How to handle large messages in Kafka like more than 20MB etc.
[2019-03-13 08:59:10,923] ERROR Error when sending message to topic test with key: 13 bytes, value: 11947696 bytes with error: (org.apache.kafka.clients.producer.internals.ErrorLoggingCallback) org.apache.kafka.common.errors.RecordTooLargeException: The request included a message larger than the max message size the server will accept.
[2019-03-13 03:59:14,478] ERROR Error when sending message to topic test with key: 13 bytes, value: 11947696 bytes with error: (org.apache.kafka.clients.producer.internals.ErrorLoggingCallback) org.apache.kafka.common.errors.RecordTooLargeException: The message is 11947797 bytes when serialized which is larger than the maximum request size you have configured with the max.request.size configuration.
We need to set following configurations
Broker
replica.fetch.max.bytes: Changes to this property will allow for the replicas in the brokers to send messages within the cluster and make sure the messages are replicated correctly. If this is too small, then the message will never be replicated, and therefore, the consumer will never see the message because the message will never be committed (fully replicated).
message.max.bytes: This is the largest size of the message that can be received by the broker from a producer.
Broker (topic)
max.message.bytes: The largest record batch size allowed by Kafka. If this is increased and there are consumers older than 0.10.2, the consumers' fetch size must also be increased so that the they can fetch record batches this large. In the latest message format version, records are always grouped into batches for efficiency. In previous message format versions, uncompressed records are not grouped into batches and this limit only applies to a single record in that case (Defaults to broker's message.max.bytes).
Producer
max.request.size: The maximum size of a request in bytes.

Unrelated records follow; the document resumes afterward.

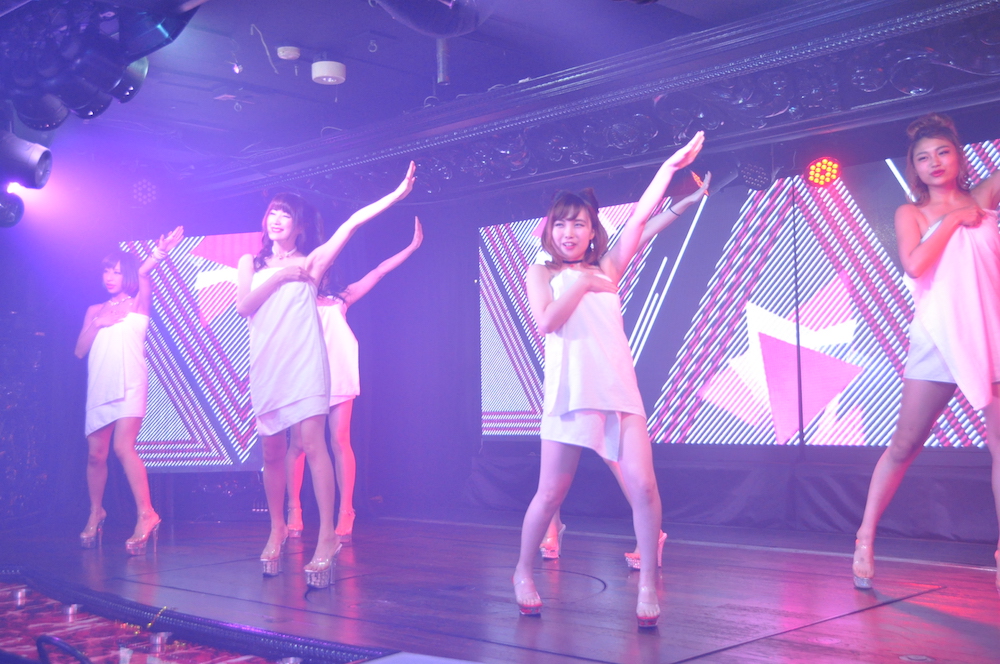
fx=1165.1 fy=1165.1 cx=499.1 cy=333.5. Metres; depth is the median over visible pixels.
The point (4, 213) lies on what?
stage light
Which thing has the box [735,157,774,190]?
stage light
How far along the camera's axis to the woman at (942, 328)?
4.37 m
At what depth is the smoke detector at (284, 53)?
5.95 m
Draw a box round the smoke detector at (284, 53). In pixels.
[277,45,300,60]
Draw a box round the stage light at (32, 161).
[0,131,52,190]
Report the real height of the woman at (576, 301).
1.586 m
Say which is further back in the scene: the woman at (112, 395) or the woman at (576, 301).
the woman at (112, 395)
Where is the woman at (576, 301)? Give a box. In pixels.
[512,126,708,635]
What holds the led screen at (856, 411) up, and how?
attached to the back wall
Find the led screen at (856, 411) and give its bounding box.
[477,140,999,449]
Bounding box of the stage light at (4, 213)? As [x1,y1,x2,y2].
[0,187,23,228]
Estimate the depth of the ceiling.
6.48 m
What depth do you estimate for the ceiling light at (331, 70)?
6.17 m
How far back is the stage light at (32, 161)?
4.87 m
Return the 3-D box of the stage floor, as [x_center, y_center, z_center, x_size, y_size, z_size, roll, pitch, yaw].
[-0.160,1.120,4.353,7.281,0.172,5.324,-4,-5,44]
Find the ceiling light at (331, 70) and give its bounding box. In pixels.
[311,60,345,85]
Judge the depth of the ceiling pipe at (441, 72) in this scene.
6.01 m
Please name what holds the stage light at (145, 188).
hanging from the ceiling
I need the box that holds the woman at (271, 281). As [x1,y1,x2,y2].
[236,160,416,589]
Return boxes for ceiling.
[9,0,999,203]
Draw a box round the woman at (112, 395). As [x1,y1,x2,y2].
[75,228,182,555]
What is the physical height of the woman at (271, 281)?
1.733 m
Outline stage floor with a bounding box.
[0,512,999,663]
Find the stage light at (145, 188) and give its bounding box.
[131,178,158,206]
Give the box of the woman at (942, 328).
[849,111,999,596]
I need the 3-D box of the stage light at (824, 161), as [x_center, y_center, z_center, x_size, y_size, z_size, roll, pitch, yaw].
[1.712,-0.861,6.168,0.194,0.170,0.196,-4,-5,44]
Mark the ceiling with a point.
(300, 37)
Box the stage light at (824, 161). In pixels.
[804,157,841,187]
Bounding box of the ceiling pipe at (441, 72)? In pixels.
[436,36,450,84]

This setting will limit the number of record batches the producer will send in a single request to avoid sending huge requests. This is also effectively a cap on the maximum record batch size. Note that the server has its own cap on record batch size which may be different from this.

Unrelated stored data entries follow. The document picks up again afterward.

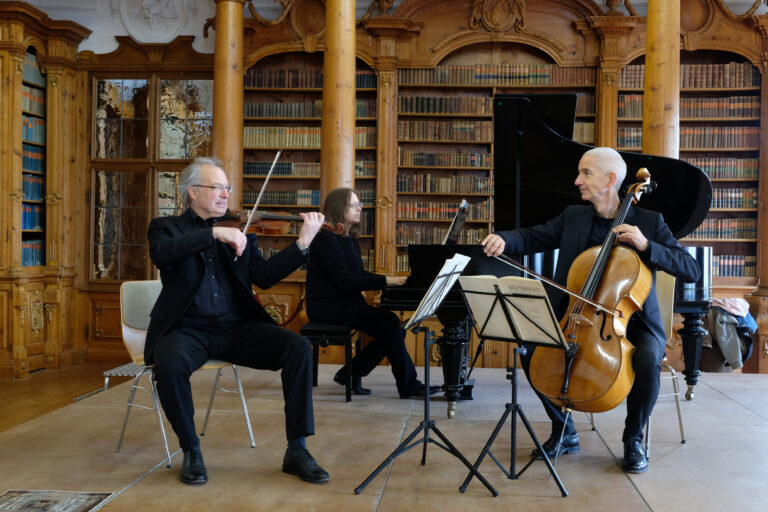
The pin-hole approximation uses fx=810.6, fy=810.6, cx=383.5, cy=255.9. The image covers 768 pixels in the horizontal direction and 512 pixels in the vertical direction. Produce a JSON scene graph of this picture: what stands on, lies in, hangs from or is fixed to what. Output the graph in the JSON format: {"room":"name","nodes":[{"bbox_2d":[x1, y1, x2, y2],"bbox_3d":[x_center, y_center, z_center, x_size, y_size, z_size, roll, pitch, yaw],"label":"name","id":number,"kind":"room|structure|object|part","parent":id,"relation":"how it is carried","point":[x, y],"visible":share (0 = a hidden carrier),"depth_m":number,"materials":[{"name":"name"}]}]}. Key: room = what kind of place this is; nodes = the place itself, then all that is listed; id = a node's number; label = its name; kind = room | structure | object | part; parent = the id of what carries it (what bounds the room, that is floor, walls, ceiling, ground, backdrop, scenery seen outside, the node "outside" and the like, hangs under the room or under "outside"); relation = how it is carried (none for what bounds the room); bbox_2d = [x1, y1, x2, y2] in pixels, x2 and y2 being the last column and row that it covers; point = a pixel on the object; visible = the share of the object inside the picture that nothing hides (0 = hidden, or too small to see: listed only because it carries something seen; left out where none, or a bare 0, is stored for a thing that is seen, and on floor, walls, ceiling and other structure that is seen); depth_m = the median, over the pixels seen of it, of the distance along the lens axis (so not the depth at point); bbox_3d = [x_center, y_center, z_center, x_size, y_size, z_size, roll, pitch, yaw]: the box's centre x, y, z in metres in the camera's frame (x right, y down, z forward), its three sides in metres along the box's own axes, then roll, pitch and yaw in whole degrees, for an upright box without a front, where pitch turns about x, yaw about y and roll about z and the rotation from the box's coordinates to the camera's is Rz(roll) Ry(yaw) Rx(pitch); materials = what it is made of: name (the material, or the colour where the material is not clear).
{"room":"library","nodes":[
{"label":"library","id":0,"kind":"room"},
{"bbox_2d":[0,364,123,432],"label":"floor","id":1,"kind":"structure","parent":0,"point":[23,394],"depth_m":7.04,"materials":[{"name":"brown wood"}]},
{"bbox_2d":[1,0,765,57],"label":"wall","id":2,"kind":"structure","parent":0,"point":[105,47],"depth_m":8.63,"materials":[{"name":"white paint"}]},
{"bbox_2d":[87,71,212,280],"bbox_3d":[-2.503,-0.809,8.738,1.306,2.438,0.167,1,1,5],"label":"window","id":3,"kind":"structure","parent":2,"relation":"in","point":[120,244],"depth_m":8.71,"materials":[{"name":"brown"}]},
{"bbox_2d":[117,0,188,41],"bbox_3d":[-2.446,-2.557,8.452,0.803,0.700,0.150,1,1,5],"label":"relief","id":4,"kind":"object","parent":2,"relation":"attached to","point":[169,35],"visible":0.98,"depth_m":8.44,"materials":[{"name":"white"}]},
{"bbox_2d":[0,363,767,511],"bbox_3d":[0.698,1.072,3.638,5.443,0.362,6.041,1,1,5],"label":"floor","id":5,"kind":"structure","parent":0,"point":[657,503],"depth_m":3.67,"materials":[{"name":"brown wood"}]},
{"bbox_2d":[0,1,94,378],"bbox_3d":[-3.614,-0.617,6.999,0.873,3.436,3.031,1,1,5],"label":"bookcase","id":6,"kind":"object","parent":5,"relation":"on","point":[12,144],"visible":0.84,"depth_m":7.90,"materials":[{"name":"brown wood"}]},
{"bbox_2d":[21,239,43,266],"bbox_3d":[-3.324,-0.028,7.386,0.288,0.251,0.647,1,1,5],"label":"book row","id":7,"kind":"object","parent":6,"relation":"in","point":[27,256],"visible":0.42,"depth_m":7.42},
{"bbox_2d":[21,173,43,200],"bbox_3d":[-3.362,-0.643,7.458,0.249,0.231,0.619,1,1,5],"label":"book row","id":8,"kind":"object","parent":6,"relation":"in","point":[30,193],"visible":0.47,"depth_m":7.53,"materials":[{"name":"paper"}]},
{"bbox_2d":[21,204,44,230],"bbox_3d":[-3.368,-0.362,7.503,0.237,0.233,0.644,1,1,5],"label":"book row","id":9,"kind":"object","parent":6,"relation":"in","point":[30,226],"visible":0.47,"depth_m":7.55,"materials":[{"name":"blue paper"}]},
{"bbox_2d":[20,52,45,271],"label":"books","id":10,"kind":"object","parent":6,"relation":"in","point":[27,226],"visible":0.46,"depth_m":7.82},
{"bbox_2d":[22,143,44,172],"bbox_3d":[-3.332,-0.915,7.396,0.247,0.240,0.594,1,1,5],"label":"book row","id":11,"kind":"object","parent":6,"relation":"in","point":[27,160],"visible":0.46,"depth_m":7.46,"materials":[{"name":"paper"}]},
{"bbox_2d":[21,83,45,115],"bbox_3d":[-3.367,-1.453,7.522,0.242,0.218,0.606,1,1,5],"label":"book row","id":12,"kind":"object","parent":6,"relation":"in","point":[24,97],"visible":0.39,"depth_m":7.58,"materials":[{"name":"paper"}]},
{"bbox_2d":[22,114,45,144],"bbox_3d":[-3.370,-1.191,7.546,0.244,0.225,0.576,1,1,5],"label":"book row","id":13,"kind":"object","parent":6,"relation":"in","point":[42,129],"visible":0.44,"depth_m":7.60,"materials":[{"name":"paper"}]},
{"bbox_2d":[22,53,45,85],"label":"book row","id":14,"kind":"object","parent":6,"relation":"in","point":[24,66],"visible":0.42,"depth_m":7.60,"materials":[{"name":"green paper"}]},
{"bbox_2d":[0,489,113,511],"bbox_3d":[-1.220,0.886,2.797,0.404,0.015,0.452,1,1,5],"label":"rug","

compression.type: Set to snappy, this will increase the total amount of data which can sent with a single request and should be paired with a larger batch.size.
buffer.memory: If compression is enabled the buffer size should be raised as well.

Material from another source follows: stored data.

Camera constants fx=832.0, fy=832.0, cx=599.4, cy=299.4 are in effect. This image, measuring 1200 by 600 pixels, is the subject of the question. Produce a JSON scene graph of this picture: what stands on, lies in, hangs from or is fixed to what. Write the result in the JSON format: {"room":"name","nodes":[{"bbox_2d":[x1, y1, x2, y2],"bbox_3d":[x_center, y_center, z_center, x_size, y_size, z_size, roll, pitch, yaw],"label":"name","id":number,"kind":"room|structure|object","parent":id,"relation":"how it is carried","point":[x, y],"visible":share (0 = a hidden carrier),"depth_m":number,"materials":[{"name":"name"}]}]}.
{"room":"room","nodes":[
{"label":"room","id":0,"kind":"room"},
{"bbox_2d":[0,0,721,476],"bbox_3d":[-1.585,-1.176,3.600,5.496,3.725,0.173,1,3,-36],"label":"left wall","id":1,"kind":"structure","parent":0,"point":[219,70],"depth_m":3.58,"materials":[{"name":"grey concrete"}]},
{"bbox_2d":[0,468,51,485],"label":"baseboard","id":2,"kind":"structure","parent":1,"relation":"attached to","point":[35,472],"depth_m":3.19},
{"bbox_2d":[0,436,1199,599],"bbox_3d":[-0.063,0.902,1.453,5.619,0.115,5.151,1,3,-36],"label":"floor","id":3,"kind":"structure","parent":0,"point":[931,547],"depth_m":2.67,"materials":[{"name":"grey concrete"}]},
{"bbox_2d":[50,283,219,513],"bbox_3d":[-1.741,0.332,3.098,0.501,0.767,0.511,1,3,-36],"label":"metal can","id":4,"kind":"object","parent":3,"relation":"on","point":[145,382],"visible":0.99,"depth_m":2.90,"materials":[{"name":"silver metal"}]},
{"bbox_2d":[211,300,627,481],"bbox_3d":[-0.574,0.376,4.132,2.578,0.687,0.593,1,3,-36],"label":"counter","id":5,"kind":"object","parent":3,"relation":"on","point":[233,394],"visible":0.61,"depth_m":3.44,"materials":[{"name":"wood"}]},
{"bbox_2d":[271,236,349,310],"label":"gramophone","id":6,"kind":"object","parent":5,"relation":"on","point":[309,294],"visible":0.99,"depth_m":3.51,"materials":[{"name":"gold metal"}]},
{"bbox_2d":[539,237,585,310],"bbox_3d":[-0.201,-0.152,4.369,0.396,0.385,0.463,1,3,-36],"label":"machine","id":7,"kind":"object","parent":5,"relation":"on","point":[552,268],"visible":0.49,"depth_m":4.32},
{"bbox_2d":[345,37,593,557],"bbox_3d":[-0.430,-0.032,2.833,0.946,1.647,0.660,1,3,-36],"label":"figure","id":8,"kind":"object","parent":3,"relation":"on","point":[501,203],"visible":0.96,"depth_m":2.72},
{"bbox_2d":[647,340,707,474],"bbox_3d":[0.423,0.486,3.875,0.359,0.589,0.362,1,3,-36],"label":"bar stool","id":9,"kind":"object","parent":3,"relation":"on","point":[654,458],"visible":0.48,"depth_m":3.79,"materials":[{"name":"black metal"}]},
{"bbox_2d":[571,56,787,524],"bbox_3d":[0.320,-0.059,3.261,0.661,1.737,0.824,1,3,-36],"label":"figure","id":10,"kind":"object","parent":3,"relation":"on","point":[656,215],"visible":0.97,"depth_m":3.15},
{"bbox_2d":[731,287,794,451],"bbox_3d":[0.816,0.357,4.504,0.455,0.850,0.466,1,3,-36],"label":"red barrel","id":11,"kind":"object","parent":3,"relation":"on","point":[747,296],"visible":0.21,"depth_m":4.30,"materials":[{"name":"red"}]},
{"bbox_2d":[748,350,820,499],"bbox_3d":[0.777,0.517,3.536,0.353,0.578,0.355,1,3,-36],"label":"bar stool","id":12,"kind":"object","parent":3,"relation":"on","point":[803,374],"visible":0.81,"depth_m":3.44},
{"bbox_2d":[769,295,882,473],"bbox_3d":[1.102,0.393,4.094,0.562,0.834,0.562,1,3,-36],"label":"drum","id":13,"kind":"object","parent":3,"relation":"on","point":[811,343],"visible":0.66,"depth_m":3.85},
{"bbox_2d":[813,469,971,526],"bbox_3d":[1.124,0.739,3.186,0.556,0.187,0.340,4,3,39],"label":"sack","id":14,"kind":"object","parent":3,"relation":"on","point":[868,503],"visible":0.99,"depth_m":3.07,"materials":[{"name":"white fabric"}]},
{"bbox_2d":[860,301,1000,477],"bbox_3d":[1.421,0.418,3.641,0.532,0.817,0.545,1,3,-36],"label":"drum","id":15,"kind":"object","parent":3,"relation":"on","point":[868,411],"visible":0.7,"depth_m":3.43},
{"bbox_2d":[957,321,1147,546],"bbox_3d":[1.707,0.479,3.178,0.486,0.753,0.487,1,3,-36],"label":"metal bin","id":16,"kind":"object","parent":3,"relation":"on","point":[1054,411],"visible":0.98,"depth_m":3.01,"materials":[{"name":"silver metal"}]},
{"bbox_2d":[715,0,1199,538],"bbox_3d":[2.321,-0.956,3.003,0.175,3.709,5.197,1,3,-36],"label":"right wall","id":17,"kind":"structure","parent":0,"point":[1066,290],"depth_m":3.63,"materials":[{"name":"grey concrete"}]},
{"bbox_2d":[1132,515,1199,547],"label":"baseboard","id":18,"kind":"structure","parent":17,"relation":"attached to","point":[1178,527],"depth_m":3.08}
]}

batch.size: Batch size should be at least 10s of KB, diminishing returns can be seen at around 300kb(less for remote client). Larger batches result in a better compression ratio as well.
linger.ms: linger.ms preempts any bounds that were placed on batch size. Increase this value to ensure smaller batches are not sent during slower production times
Consumer
fetch.message.max.bytes: This will determine the largest size of a message that can be fetched by the consumer.
max.partition.fetch.bytes: The maximum amount of data per-partition the server will return.